PROBLEM SET =>
- 1) Answer these questions about the wheel forum thread, one per line:
(a) What did trauma-md's Zipp 202s weigh on the scale?
(b) What weight does trauma-md give for the Metrons?
(c) What maximum tire pressure applies to a rim 2.45 cm wide?
- 2) In the wheel forum thread, list every username that heads a post, together with the date shown beside it.
- 3) Continue the wheel forum thread from the point where it stops.

* Begin TEXT EXTRACT *

Yep. Those are actual weights. To compare, I weighed my Zipp 202s and they were spot on at 1360gm with that scale.


----------



## Diopena1 (Jul 21, 2011)

trauma-md said:


> Yep. Those are actual weights. To compare, I weighed my Zipp 202s and they were spot on at 1360gm with that scale.


Hmmm, 1360gm 40mm clinchers... that means that the 55mm version is about 1400-1500 grams.... Interesting!
Btw, did you manage to sell them?... if not, pm me with your asking price (just curious, if its a good number, I may convince the lil lady to lat me take them off your hands  ).

These would be killer with my new tire setup conti 4000s 23mm front, 25mm rear.


----------



## trauma-md (Feb 6, 2004)

My Zipp 202s are 1360gm. The Metrons are 1600gm. I gave the comparison just to make sure the scale was accurate.


----------



## jhp3 (Jan 11, 2014)

*Just got this bike as well.....*

Just got the Synapse Hi Mod Black as well:
Weather has been crappy around here so haven't had much of a chance to ride it outside. That said, the one day I did, I pumped the tires up to the normal 120 and proceeded to gear up for the cold. Came back to the bike 10 minutes later only to hear a loud bang. The front tire blew off the rim. 5 minutes later same thing happened on the rear wheel. Schwalbe tires rated for up to 130 PSI. I did a lot of due diligence on frames before making this choice. Rode several bikes etc. but didn't do a lot of looking into the wheels this bike came with. Apparently since the rim is 2.45 cm wide, you are only supposed to pump the tire up to 116 PSI max. First of all, I've never seen a wheel have a PSI limit. Secondly, I'm not sure why Cannondale would put a wheel that is 30-40% wider (i.e. more rolling resistance) on a high end bike even if it is an "endurance" bike. Consider that lower end Synapse models have a more conventional wheelset on them with presumably lower rolling resistance. Also keep in mind, this was only 4 PSI over what the wheel limit mentions sitting in the house without any additional pressure on the frame. What's going to happen when I'm out on a ride and just due to tire on road friction the PSI increases by 5-10? Will the tire blow out while I'm riding? Needless to say, I've raised these questions to my local shop and they have been presented to a higher power to be answered. That said, I did get to finally ride the bike and it's smooth and comfortable and yes the wheels look hot on this bike and they are super light. I'm just a little gun shy about putting any miles on them without some reassurance from Cannondale and/or Vision for my personal safety. I'm hoping my wheelset is a one off issue, but both tires blew off the rim within 5 minutes of each other without any additional weight on the bike....all 15 lbs of it I'm not optimistic at this point, but anxiously awaiting more info from them.

* End TEXT EXTRACT *
* Begin SOURCE MATERIAL *

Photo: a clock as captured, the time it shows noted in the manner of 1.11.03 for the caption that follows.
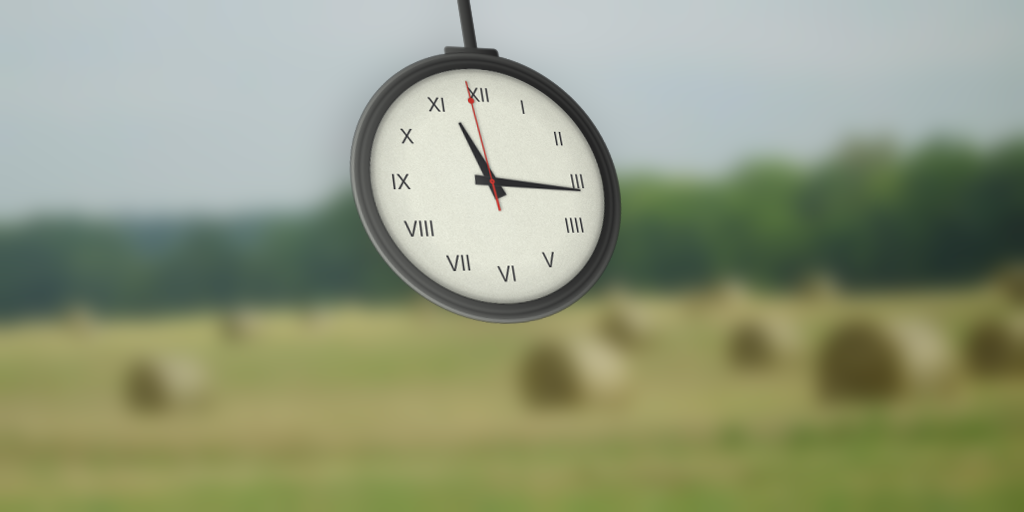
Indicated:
11.15.59
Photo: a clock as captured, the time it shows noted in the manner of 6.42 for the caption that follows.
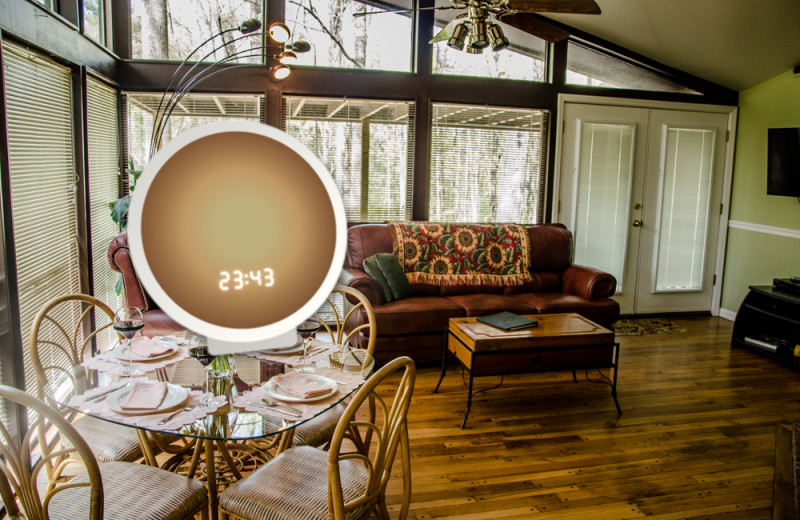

* End SOURCE MATERIAL *

SOLVED PROBLEMS =>
- 1)
(a) 1360gm
(b) 1600gm
(c) 116 PSI

- 2)
Diopena1 (Jul 21, 2011)
trauma-md (Feb 6, 2004)
jhp3 (Jan 11, 2014)

- 3)
----------



## duffin (Jun 11, 2012)

I think a couple of your assumptions are off.

I have an EVO with 25mm HED Ardenne plus and did the same thing first month and blew off tires running at 115 lbs.

What I learned is that you run 25mm at 100lbs at my weight (200 lbs).

Also 25mm has LOWER rolling resistance!

You have awesome wheels, just adjust your mindset.


----------



## Cinelli 82220 (Dec 2, 2010)

Don't pump your tires to 120psi. That is NOT normal.


----------



## Diopena1 (Jul 21, 2011)

120 PSI?!.... how much do you weigh?

I'm 5'11", weigh 190, and run my tires at about 80 front 85-90 rear. The highest I ever ran my tires was 110, and man did the ride feel bumpy!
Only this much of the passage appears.